El misterio de la Trinidad es el fundamento de la espiritualidad matrimonial y familiar. Toda sociedad tiene su fuente, fundamento, modelo y fin último en la vida trinitaria de Dios. Si Dios fuese una sola Persona, podríamos pensar en Él como el perfecto egoísta. Pero al ser tres Personas y constituir en una entrega total su relación mutua, Dios se nos manifiesta como la Generosidad Perfecta, como un Ser que se realiza a sí mismo dándose.
Hacer al hombre a su imagen y semejanza significa para Dios hacerlo semejante a su modo de ser. Ahora bien, «Dios es Amor» (1 Jn 4,8). El Dios que nos ha hecho nos ama, y quiere ayudarnos en nuestra realización personal, porque nos considera sus hijos. No sólo crea a la familia, la institución que nos recibe en la vida, sino que la santifica por el sacramento del matrimonio, alimentándonos espiritualmente en la eucaristía para así recibir el amor de Dios y participar en su vida divina. Si estamos hechos a imagen y semejanza de Dios, también nosotros nos debemos realizar como Dios lo hace, por medio de la generosidad y entrega a los demás, especialmente con la búsqueda del bien de la persona amada y la transmisión generosa de la vida. En el curso de la Historia, el creyente, con la ayuda de la Revelación, ha descubierto que las relaciones interhumanas están hechas a semejanza de las relaciones entre las personas divinas. Quedan así sobrenaturalizadas el amor y la amistad, cuyo origen y fundamento es la vida divina, habiendo surgido el matrimonio a consecuencia de una sabia disposición de Dios Creador, que quiere servirse de él para realizar su plan de amor sobre la humanidad.

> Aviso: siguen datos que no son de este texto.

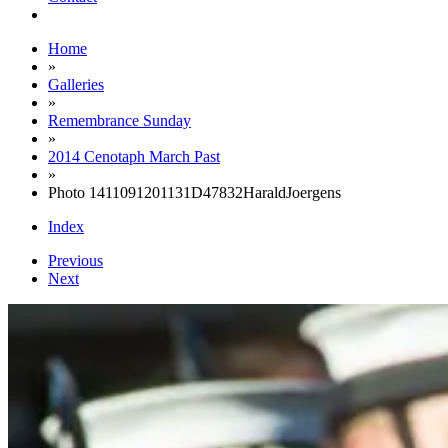
Home
»
Galleries
»
Remembrance Sunday
»
2014 Cenotaph March Past
»
Photo 1411091201131D47832HaraldJoergens
Index
Previous
Next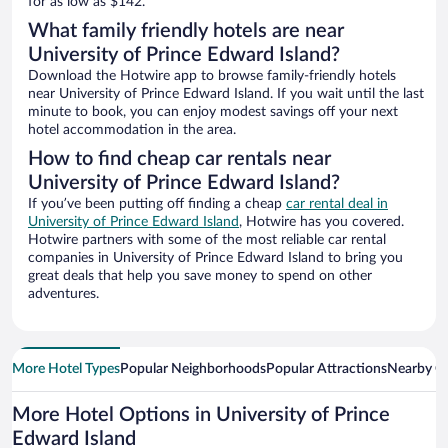
for as low as $142.
What family friendly hotels are near
University of Prince Edward Island?
Download the Hotwire app to browse family-friendly hotels
near University of Prince Edward Island. If you wait until the last
minute to book, you can enjoy modest savings off your next
hotel accommodation in the area.
How to find cheap car rentals near
University of Prince Edward Island?
If you’ve been putting off finding a cheap
car rental deal in
University of Prince Edward Island
, Hotwire has you covered.
Hotwire partners with some of the most reliable car rental
companies in University of Prince Edward Island to bring you
great deals that help you save money to spend on other
adventures.
More Hotel Types
Popular Neighborhoods
Popular Attractions
Nearby Ci
More Hotel Options in University of Prince
Edward Island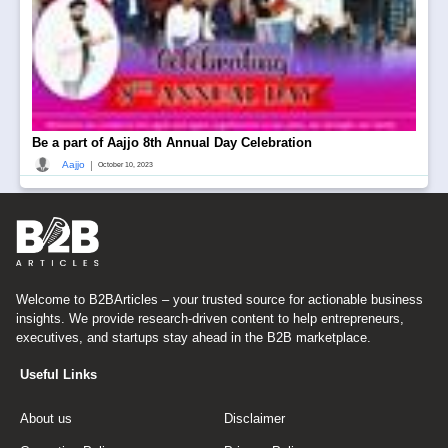
Be a part of Aajjo 8th Annual Day Celebration
|
Aajjo
October 10, 2023
Welcome to B2BArticles – your trusted source for actionable business
insights. We provide research-driven content to help entrepreneurs,
executives, and startups stay ahead in the B2B marketplace.
Useful Links
About us
Disclaimer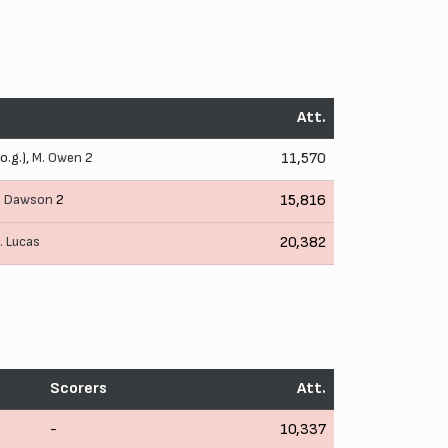
Att.
o.g.),
M. Owen
2
11,570
. Dawson
2
15,816
. Lucas
20,382
Scorers
Att.
-
10,337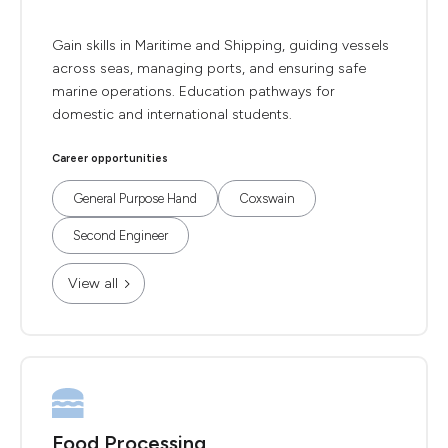
Gain skills in Maritime and Shipping, guiding vessels
across seas, managing ports, and ensuring safe
marine operations. Education pathways for
domestic and international students.
Career opportunities
General Purpose Hand
Coxswain
Second Engineer
View all
Food Processing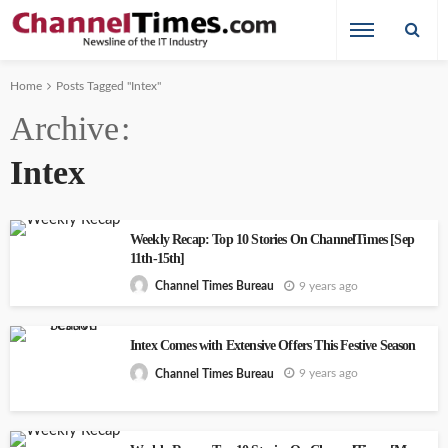
Home
Posts Tagged "Intex"
Archive
Intex
Weekly Recap: Top 10 Stories On ChannelTimes [Sep
11th-15th]
9 years ago
Channel Times Bureau
Intex Comes with Extensive Offers This Festive Season
9 years ago
Channel Times Bureau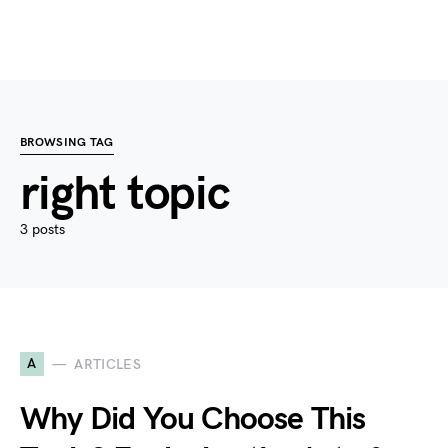
BROWSING TAG
right topic
3 posts
A
ARTICLES
Why Did You Choose This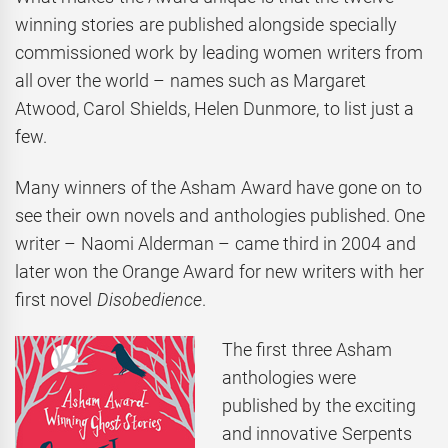
winning stories are published alongside specially
commissioned work by leading women writers from
all over the world – names such as Margaret
Atwood, Carol Shields, Helen Dunmore, to list just a
few.
Many winners of the Asham Award have gone on to
see their own novels and anthologies published. One
writer – Naomi Alderman – came third in 2004 and
later won the Orange Award for new writers with her
first novel
Disobedience
.
The first three Asham
anthologies were
published by the exciting
and innovative Serpents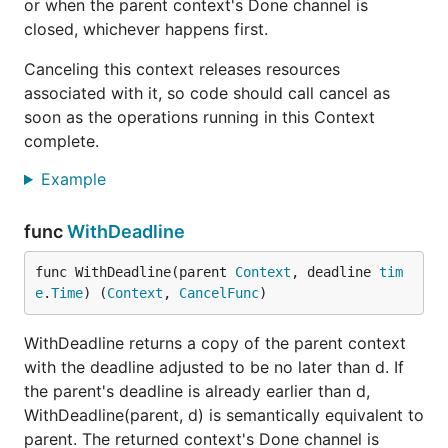
or when the parent context's Done channel is
closed, whichever happens first.
Canceling this context releases resources
associated with it, so code should call cancel as
soon as the operations running in this Context
complete.
Example
func
WithDeadline
func WithDeadline(parent 
Context
, deadline 
tim
e
.
Time
) (
Context
, 
CancelFunc
)
WithDeadline returns a copy of the parent context
with the deadline adjusted to be no later than d. If
the parent's deadline is already earlier than d,
WithDeadline(parent, d) is semantically equivalent to
parent. The returned context's Done channel is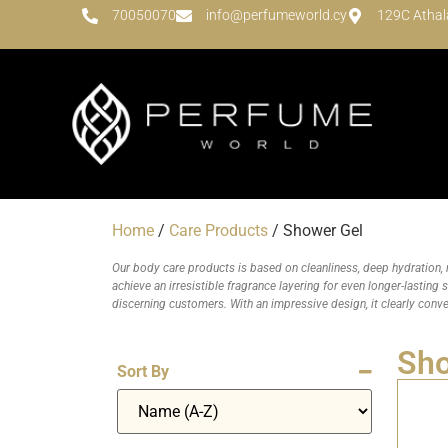
70050070
info@perfumeworld.cy
129C Athal
Home
/
Care Products
/ Shower Gel
Our body care products is based on cleanliness, deep hydration, 
achieve an irresistible fragrance layering for even longer-lasting
discerning customers. With an impressive design, it clearly conv
Sho
Sort By
Sort Products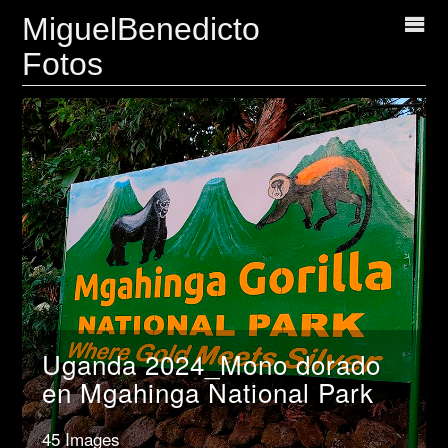
MiguelBenedicto
Fotos
Uganda 2024_Mono dorado
en Mgahinga National Park
45 Images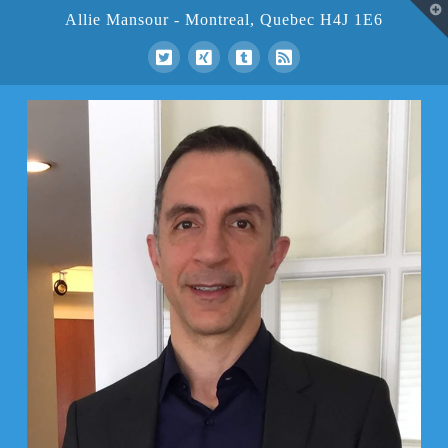
T
Allie Mansour - Montreal, Quebec H4J 1E6
t
W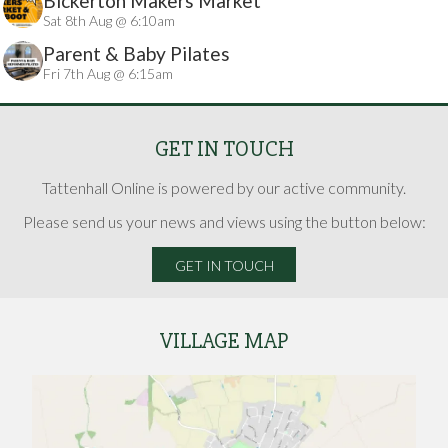
Bickerton Makers Market
Sat 8th Aug @ 6:10am
Parent & Baby Pilates
Fri 7th Aug @ 6:15am
GET IN TOUCH
Tattenhall Online is powered by our active community.
Please send us your news and views using the button below:
GET IN TOUCH
VILLAGE MAP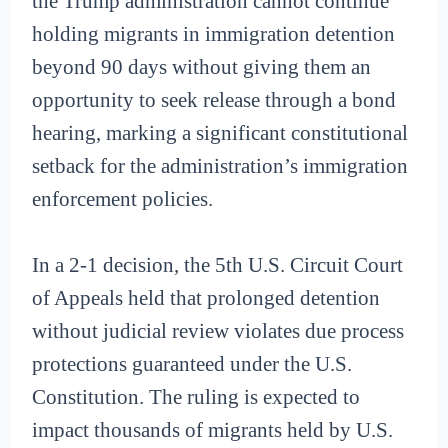
the Trump administration cannot continue
holding migrants in immigration detention
beyond 90 days without giving them an
opportunity to seek release through a bond
hearing, marking a significant constitutional
setback for the administration’s immigration
enforcement policies.
In a 2-1 decision, the 5th U.S. Circuit Court
of Appeals held that prolonged detention
without judicial review violates due process
protections guaranteed under the U.S.
Constitution. The ruling is expected to
impact thousands of migrants held by U.S.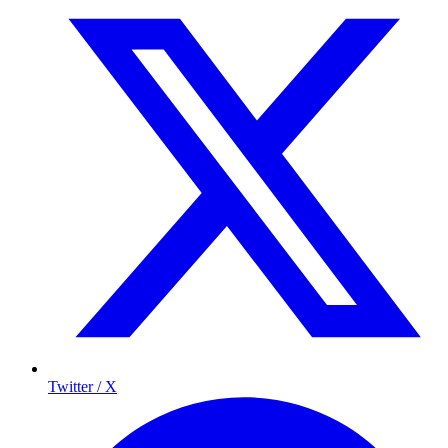
Twitter / X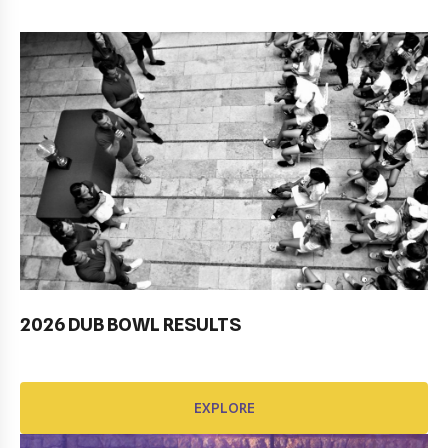
2026 DUB BOWL RESULTS
Pobjednički niz TK Raguse
EXPLORE
EXPLORE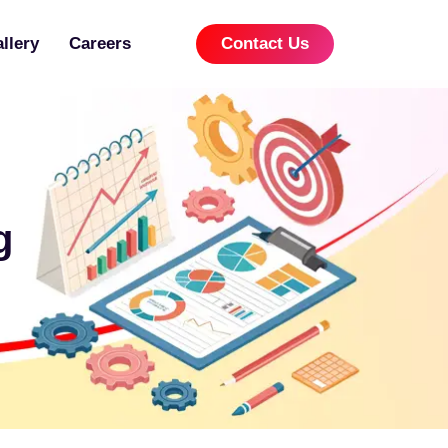
llery
Careers
Contact Us
g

En efecto, «en el plan de Dios, un hombre y una mujer, unidos en matrimonio, forman, por sí mismos y con sus hijos, una familia. Dios ha instituido la familia y le ha dotado de su constitución fundamental. El matrimonio y la familia están ordenados al bien de los esposos y a la procreación y educación de los hijos» (Compendio del Catecismo de la Iglesia Católica nº 496).
La espiritualidad matrimonial se basa en una relación de amor, que supera la simple amistad, entre un varón y una mujer, integrando en el amor conyugal la afectividad y la sexualidad y sabiendo vivir estos valores desde la fe y la fidelidad al evangelio. La santidad del matrimonio cristiano ha de manifestarse en la misma vida, en la conducta ejemplar de los esposos y padres, en la que no debemos olvidar que la mortificación, la renuncia de sí mismo y el saber llevar la cruz o cruces de cada día tienen un importante papel, aunque también los hijos han de poner al servicio de los demás sus cualidades, dones y carismas. La convivencia matrimonial hay que trabajarla día a día, momento a momento, lo que lleva consigo un trato que se sensibiliza y expresa en las palabras, obras y gestos adecuados. Supone no ignorar la carga de violencia y rabia que hay en cada uno de nosotros, sino reconocerla y encauzarla, para no oprimir ni violentar al otro. El amor conyugal no es sólo ni sobre todo sentimiento; es aprecio, estima y consideración, pero especialmente un compromiso con el otro, compromiso que se asume con un acto de la voluntad que tiende a la donación total de sí mismo al otro cónyuge. El cónyuge pertenece a los que ama y a los que le aman, especialmente el otro cónyuge y a los hijos.
«Todos los esposos están llamados a la santidad en el matrimonio» (Exhortación de Juan Pablo II, Familiaris consortio, 34). El matrimonio es gracia, vocación a la santidad, del que Dios se sirve para realizar su obra. De este carácter sobrenatural se deducen consecuencias muy importantes para la vida matrimonial: una es que si nos separamos de Dios, nos estamos separando de lo que da sentido a nuestra vida: el amor; otra es la incompatibilidad absoluta entre amor y pecado, es decir, jamás el amor verdadero podrá expresarse a través del pecado; otra es que somos hijos de Dios por adopción (Gál 4,4-7; Rom 8,14-17; Ef 1,6), participantes de la naturaleza divina (2 P 1,4) y santificados por el Espíritu Santo (1 P 1,2).
Como consecuencia de que somos hijos de Dios se va a realizar el misterio de nuestra divinización, debida al amor infinito que Dios nos tiene y por el cual el ser humano alcanza su máxima dignidad. Jesús ha venido a revelarnos el designio salvador de Dios, que culmina, como nos enseñan las palabras finales del Credo, «en la resurrección de los muertos y en la vida eterna».